-- Start of Text to read --

After arriving as a freshman at Dickinson College in 1978, Jeanne Allen wrote a letter to her high school principal.

It wasn’t a thank-you note.

She complained that her education thus far had been lacking, at least compared with that of her classmates at the Pennsylvania liberal arts college. It was a brash claim for an A student from the affluent suburb of Allendale, N.J.

“I just said I was shocked that I could get through with the grades I got and feel like I was unprepared to do college work,” Ms. Allen said recently as she told the story. “I was mad.”

Jeanne Allen is still mad. It would be hard to find a more outspoken champion of alternatives to regular public schools. Through the Center for Education Reform here, which she founded 10 years ago, she has supplied an arsenal of ammunition in the battle for charter schools and vouchers and a steady stream of jabs at teachers’ unions, school boards, and others she collectively dismisses as “the blob.”

She churns out newsletters, op-ed articles, and testimony to lawmakers at a dizzying clip. The center’s Web site gets more than 1 million hits a year, she says. She helped form the Education Leaders Council, a Washington group of mostly conservative, charter-friendly state education officials.

And she has shaped the debate over how charter schools should be regulated with her reports characterizing “strong” and “weak” state charter laws.

Her work has won her friends in high places. At a black-tie event held here last month to celebrate the CER’s first decade, Ms. Allen drew gushing praise from Florida Gov. Jeb Bush, Wal-Mart heir John Walton, and Sen. Judd Gregg of New Hampshire, the Republican who chairs the Senate education committee. U.S. Secretary of Education Rod Paige called her “an American hero.”

-- End of Text to read --
-- Start of Provided data --

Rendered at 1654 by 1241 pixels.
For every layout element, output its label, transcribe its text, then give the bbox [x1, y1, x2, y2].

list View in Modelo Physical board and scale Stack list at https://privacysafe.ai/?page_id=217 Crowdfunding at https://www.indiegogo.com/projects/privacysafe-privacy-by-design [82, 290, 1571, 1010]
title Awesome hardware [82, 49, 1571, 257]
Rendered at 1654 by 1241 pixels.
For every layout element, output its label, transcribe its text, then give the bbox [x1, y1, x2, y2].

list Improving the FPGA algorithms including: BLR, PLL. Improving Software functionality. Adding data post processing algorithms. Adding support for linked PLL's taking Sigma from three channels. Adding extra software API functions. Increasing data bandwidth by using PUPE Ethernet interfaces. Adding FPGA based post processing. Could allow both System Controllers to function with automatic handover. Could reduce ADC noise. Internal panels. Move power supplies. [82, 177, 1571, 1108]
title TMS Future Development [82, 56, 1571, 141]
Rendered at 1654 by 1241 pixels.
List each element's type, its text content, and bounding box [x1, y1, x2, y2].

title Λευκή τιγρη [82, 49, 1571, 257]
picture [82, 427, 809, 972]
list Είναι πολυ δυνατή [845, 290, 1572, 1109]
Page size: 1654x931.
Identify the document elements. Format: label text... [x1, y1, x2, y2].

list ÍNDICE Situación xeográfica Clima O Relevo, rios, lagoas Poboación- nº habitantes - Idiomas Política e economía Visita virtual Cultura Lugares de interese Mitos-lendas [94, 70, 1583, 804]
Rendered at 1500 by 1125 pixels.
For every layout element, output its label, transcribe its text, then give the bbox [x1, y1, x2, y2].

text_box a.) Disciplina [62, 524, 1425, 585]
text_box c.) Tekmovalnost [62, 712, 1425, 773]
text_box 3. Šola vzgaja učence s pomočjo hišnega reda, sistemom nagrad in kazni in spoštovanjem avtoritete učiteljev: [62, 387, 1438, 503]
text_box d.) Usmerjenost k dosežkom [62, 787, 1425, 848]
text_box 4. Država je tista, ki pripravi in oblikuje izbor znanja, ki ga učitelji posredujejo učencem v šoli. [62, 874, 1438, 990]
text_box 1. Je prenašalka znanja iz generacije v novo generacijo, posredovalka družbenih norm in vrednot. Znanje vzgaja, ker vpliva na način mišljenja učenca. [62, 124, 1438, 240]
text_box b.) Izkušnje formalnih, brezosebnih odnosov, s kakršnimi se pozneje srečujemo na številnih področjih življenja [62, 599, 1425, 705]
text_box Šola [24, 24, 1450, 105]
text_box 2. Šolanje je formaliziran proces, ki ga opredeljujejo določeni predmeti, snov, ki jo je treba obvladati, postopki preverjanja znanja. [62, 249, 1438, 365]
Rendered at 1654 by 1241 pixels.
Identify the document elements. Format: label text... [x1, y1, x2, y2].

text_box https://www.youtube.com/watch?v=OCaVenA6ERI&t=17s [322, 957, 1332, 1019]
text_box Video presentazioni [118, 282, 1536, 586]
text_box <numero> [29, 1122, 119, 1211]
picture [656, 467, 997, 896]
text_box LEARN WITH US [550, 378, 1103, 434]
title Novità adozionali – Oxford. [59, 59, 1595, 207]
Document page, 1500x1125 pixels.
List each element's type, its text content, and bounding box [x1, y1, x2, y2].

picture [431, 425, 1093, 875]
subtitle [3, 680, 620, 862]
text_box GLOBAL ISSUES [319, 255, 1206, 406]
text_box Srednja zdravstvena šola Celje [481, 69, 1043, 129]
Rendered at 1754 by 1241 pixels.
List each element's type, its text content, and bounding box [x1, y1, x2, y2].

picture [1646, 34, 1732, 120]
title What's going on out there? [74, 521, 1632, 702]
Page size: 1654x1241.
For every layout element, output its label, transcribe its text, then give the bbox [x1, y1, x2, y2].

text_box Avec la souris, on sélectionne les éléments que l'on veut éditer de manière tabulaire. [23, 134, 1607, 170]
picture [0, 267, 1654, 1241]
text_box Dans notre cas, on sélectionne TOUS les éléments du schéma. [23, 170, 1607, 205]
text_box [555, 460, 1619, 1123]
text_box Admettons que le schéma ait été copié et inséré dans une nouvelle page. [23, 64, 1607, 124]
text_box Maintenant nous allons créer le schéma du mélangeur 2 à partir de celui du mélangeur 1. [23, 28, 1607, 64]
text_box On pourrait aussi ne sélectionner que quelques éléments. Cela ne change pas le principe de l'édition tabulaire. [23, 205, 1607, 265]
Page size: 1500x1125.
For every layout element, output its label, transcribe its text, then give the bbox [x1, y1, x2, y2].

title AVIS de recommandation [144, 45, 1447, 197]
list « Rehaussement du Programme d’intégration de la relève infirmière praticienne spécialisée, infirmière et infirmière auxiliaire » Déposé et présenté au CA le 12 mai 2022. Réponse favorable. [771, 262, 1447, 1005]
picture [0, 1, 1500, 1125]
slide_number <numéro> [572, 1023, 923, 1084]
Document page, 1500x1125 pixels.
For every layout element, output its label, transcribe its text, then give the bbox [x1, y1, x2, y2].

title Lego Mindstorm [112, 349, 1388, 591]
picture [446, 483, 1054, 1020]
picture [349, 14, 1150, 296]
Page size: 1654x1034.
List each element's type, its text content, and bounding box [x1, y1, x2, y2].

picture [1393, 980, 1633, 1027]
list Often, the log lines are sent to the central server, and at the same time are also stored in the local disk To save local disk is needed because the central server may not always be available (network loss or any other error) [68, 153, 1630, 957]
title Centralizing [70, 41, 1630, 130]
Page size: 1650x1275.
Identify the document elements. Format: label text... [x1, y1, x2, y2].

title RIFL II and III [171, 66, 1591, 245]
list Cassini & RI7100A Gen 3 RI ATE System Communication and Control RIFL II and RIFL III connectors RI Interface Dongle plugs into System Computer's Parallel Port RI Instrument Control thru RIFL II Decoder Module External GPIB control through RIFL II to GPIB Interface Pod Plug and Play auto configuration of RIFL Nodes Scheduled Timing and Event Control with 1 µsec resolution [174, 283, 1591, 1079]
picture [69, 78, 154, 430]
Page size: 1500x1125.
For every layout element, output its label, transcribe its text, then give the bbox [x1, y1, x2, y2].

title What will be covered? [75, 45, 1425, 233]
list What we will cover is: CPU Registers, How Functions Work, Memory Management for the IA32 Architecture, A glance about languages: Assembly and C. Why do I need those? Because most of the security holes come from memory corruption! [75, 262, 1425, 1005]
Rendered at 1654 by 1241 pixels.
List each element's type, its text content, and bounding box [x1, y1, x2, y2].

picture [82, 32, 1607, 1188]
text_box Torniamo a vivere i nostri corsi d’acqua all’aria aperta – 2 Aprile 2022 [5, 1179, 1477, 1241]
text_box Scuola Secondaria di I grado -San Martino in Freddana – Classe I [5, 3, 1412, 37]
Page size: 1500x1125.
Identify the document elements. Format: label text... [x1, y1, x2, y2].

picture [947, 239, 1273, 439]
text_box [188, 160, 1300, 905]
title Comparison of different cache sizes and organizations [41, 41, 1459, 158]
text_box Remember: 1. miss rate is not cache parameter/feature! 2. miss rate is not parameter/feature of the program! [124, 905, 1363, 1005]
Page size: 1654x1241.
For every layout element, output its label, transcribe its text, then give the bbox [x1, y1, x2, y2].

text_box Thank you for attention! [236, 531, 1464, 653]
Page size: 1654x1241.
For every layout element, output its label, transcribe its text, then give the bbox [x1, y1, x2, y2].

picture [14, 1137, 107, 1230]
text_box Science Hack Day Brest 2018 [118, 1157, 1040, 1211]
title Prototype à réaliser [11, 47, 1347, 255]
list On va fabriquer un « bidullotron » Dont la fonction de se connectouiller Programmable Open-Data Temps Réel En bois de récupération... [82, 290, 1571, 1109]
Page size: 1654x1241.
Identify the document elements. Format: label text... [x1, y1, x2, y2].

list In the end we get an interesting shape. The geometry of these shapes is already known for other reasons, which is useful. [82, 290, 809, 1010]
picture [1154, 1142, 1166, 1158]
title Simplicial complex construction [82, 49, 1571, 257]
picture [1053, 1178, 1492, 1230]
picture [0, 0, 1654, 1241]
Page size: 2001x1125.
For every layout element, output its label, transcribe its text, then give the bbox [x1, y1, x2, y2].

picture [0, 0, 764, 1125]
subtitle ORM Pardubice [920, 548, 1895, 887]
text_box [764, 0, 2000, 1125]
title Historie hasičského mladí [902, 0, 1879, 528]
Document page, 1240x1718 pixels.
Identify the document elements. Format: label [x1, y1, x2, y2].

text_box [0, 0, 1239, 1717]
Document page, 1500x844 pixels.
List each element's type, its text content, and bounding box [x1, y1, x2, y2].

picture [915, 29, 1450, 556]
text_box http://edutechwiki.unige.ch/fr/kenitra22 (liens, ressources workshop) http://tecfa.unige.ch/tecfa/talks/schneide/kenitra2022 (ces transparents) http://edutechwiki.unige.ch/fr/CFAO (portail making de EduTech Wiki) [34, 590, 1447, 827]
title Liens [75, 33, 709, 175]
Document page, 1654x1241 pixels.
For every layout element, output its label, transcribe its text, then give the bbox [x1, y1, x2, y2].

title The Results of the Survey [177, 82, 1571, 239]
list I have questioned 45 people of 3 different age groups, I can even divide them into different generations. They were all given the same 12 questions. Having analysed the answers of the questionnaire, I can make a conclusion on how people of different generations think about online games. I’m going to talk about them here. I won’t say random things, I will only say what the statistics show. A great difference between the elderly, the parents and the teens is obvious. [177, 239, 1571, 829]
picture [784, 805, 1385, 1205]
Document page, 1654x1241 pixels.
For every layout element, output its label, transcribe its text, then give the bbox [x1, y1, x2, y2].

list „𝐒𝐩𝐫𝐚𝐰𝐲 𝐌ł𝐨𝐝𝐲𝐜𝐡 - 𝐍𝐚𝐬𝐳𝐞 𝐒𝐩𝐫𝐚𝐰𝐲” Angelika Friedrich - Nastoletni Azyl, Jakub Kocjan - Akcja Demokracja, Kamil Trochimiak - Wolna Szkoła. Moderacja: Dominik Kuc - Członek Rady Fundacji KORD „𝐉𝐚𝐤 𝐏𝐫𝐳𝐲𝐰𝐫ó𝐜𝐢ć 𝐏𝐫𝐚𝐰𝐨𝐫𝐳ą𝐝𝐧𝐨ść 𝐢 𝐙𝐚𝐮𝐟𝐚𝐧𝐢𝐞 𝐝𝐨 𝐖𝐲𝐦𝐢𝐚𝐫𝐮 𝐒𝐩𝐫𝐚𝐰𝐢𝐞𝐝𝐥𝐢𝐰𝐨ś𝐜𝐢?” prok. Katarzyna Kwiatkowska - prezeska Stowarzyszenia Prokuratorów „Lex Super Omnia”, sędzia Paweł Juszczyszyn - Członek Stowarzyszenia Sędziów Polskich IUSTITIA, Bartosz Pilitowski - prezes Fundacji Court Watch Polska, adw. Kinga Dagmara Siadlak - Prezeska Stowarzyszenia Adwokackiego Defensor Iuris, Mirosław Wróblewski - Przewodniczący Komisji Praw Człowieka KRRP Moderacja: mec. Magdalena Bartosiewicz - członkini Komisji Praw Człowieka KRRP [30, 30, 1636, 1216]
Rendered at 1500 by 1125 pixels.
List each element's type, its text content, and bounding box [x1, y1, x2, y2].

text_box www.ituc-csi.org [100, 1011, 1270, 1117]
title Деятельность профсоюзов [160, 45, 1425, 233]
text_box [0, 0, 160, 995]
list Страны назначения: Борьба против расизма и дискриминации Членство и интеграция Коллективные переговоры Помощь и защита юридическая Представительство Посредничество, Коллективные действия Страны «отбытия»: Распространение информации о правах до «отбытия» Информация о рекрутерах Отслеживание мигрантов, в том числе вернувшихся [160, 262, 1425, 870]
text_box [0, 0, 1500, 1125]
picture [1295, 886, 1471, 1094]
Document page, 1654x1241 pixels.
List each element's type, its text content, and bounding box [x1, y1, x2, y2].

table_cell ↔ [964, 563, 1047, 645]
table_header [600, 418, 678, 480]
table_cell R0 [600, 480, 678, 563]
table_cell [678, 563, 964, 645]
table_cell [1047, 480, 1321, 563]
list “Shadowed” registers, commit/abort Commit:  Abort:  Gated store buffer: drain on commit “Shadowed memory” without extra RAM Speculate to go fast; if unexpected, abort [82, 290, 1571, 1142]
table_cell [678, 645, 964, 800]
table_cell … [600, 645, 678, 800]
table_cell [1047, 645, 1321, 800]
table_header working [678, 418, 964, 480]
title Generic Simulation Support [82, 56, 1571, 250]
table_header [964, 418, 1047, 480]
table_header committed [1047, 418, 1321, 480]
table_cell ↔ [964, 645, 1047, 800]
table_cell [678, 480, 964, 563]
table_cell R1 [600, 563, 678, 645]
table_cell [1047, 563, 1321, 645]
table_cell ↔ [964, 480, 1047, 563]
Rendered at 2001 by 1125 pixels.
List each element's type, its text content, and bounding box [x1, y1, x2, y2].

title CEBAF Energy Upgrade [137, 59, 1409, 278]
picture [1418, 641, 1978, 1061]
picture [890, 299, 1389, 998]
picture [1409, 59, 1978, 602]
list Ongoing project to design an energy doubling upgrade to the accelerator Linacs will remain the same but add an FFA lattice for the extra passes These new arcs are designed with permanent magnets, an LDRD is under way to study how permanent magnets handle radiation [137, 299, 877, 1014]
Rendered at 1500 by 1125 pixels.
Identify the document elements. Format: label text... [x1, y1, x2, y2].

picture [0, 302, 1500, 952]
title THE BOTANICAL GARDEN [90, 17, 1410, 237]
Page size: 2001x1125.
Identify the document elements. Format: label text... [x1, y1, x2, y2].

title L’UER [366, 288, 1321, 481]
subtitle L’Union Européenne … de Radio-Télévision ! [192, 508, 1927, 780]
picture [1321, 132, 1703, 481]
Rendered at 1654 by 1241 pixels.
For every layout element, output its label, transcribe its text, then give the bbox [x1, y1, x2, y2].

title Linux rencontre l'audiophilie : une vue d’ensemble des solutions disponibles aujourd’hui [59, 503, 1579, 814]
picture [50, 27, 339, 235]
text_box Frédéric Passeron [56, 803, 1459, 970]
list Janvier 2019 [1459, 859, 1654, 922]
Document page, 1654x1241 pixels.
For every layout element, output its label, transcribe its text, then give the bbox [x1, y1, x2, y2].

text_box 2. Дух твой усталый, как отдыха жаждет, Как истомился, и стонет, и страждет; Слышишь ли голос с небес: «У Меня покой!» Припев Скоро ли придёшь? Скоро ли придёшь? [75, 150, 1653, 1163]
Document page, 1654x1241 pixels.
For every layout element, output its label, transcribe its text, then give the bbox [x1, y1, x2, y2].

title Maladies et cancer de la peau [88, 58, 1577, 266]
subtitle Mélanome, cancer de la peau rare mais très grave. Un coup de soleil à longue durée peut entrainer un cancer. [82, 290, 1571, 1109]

-- End of Provided data --

▸ **Tasks to complete**:
A) Extract the full article on Jeanne Allen word for word.
B) Copy the stretch of the records from their start through the line containing "title Awesome hardware [82, 49, 1571, 257]", reproducing those lines precisely and nothing more.

▸ **Problem solutions**:
A)
After arriving as a freshman at Dickinson College in 1978, Jeanne Allen wrote a letter to her high school principal.

It wasn’t a thank-you note.

She complained that her education thus far had been lacking, at least compared with that of her classmates at the Pennsylvania liberal arts college. It was a brash claim for an A student from the affluent suburb of Allendale, N.J.

“I just said I was shocked that I could get through with the grades I got and feel like I was unprepared to do college work,” Ms. Allen said recently as she told the story. “I was mad.”

Jeanne Allen is still mad. It would be hard to find a more outspoken champion of alternatives to regular public schools. Through the Center for Education Reform here, which she founded 10 years ago, she has supplied an arsenal of ammunition in the battle for charter schools and vouchers and a steady stream of jabs at teachers’ unions, school boards, and others she collectively dismisses as “the blob.”

She churns out newsletters, op-ed articles, and testimony to lawmakers at a dizzying clip. The center’s Web site gets more than 1 million hits a year, she says. She helped form the Education Leaders Council, a Washington group of mostly conservative, charter-friendly state education officials.

And she has shaped the debate over how charter schools should be regulated with her reports characterizing “strong” and “weak” state charter laws.

Her work has won her friends in high places. At a black-tie event held here last month to celebrate the CER’s first decade, Ms. Allen drew gushing praise from Florida Gov. Jeb Bush, Wal-Mart heir John Walton, and Sen. Judd Gregg of New Hampshire, the Republican who chairs the Senate education committee. U.S. Secretary of Education Rod Paige called her “an American hero.”

B)
Rendered at 1654 by 1241 pixels.
For every layout element, output its label, transcribe its text, then give the bbox [x1, y1, x2, y2].

list View in Modelo Physical board and scale Stack list at https://privacysafe.ai/?page_id=217 Crowdfunding at https://www.indiegogo.com/projects/privacysafe-privacy-by-design [82, 290, 1571, 1010]
title Awesome hardware [82, 49, 1571, 257]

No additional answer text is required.